Allo scoppio delle ostilità, il 24 maggio 1915, le flotte italiana e austro-ungarica si equivalevano. Ciò spinse entrambi gli alti comandi a non cercare lo scontro diretto: da una parte gli Italiani tentavano di chiudere l’Adriatico al passaggio di navi austriache o alleate per porre l’embargo, dall’altra gli Austriaci eludevano il contatto al riparo nei loro porti per poi lanciare attacchi e bombardamenti sulle coste adriatiche o provare a forzare il blocco.

L’Italia si propose di trasformare l’Adriatico in un vero e proprio mare interno, con speciali Treni Armati a pattugliarne le coste, uno sbarramento di campi minati e pescherecci dotati di reti d’acciaio da Otranto alla costa dalmata per bloccare il passaggio degli U-Boat(tentativo non particolarmente riuscito) e unità minori e sommergibili per controllare le basi navali nemiche. L’Austria-Ungheria godeva del vantaggio di una costa frastagliata, ricca di isole e insenature, adatta alla difesa delle basi da cui le sue navi lanciavano incursioni contro la sponda antistante del mare.
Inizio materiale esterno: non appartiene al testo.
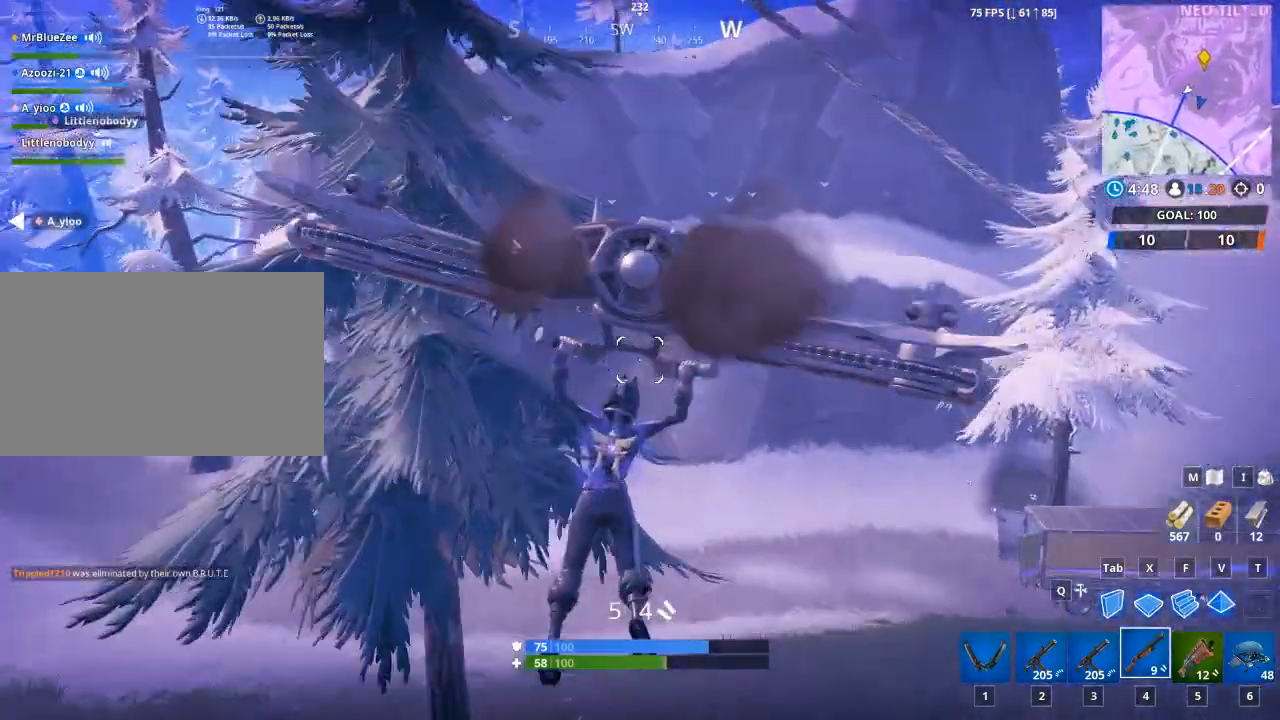
{"keys": ["w"], "mouse": [], "mouse_move": "left", "events": [[50, "d", "up"]]}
Le azioni delle unità maggiori della Marina, supportate dalle omologhe francesi e britanniche, si concentrarono dunque sul contrasto di tali attacchi, ove fosse possibile intercettarli, e sul supporto alle truppe di terra. Artiglierie di Marina a terra o su pontoni appoggiarono la 3ª Armata del duca d’Aosta in Friuli-Venezia-Giulia, e vascelli italiani furono mandati a sostenere l’offensiva sul fronte di Salonicco. Importante fu anche il ruolo della Marina nel salvataggio di ben 260.000 soldati serbi in rotta di fronte alle forze degli Imperi Centrali. A seguito della sconfitta di Caporetto reparti di marinai furono dislocati a Venezia per difendere la città, inquadrati in un reggimento che andrà poi a costituire nel dopoguerra il Reggimento Marina San Marco, in cui sono ancora oggi inquadrati i Fucilieri di Marina. Fra le azioni austriache degne di nota vi è l’incursione contro la barriera di Otranto condotta il 15 maggio 1917 da tre incrociatori e due cacciatorpediniere al comando del capitano ungherese Miklos Horthy, futuro dittatore dell’Ungheria; prima che una squadra britannica mettesse in fuga il nemico, andarono perduti 14 pescherecci della barriera, una portarifornimenti e un cacciatorpediniere italiani.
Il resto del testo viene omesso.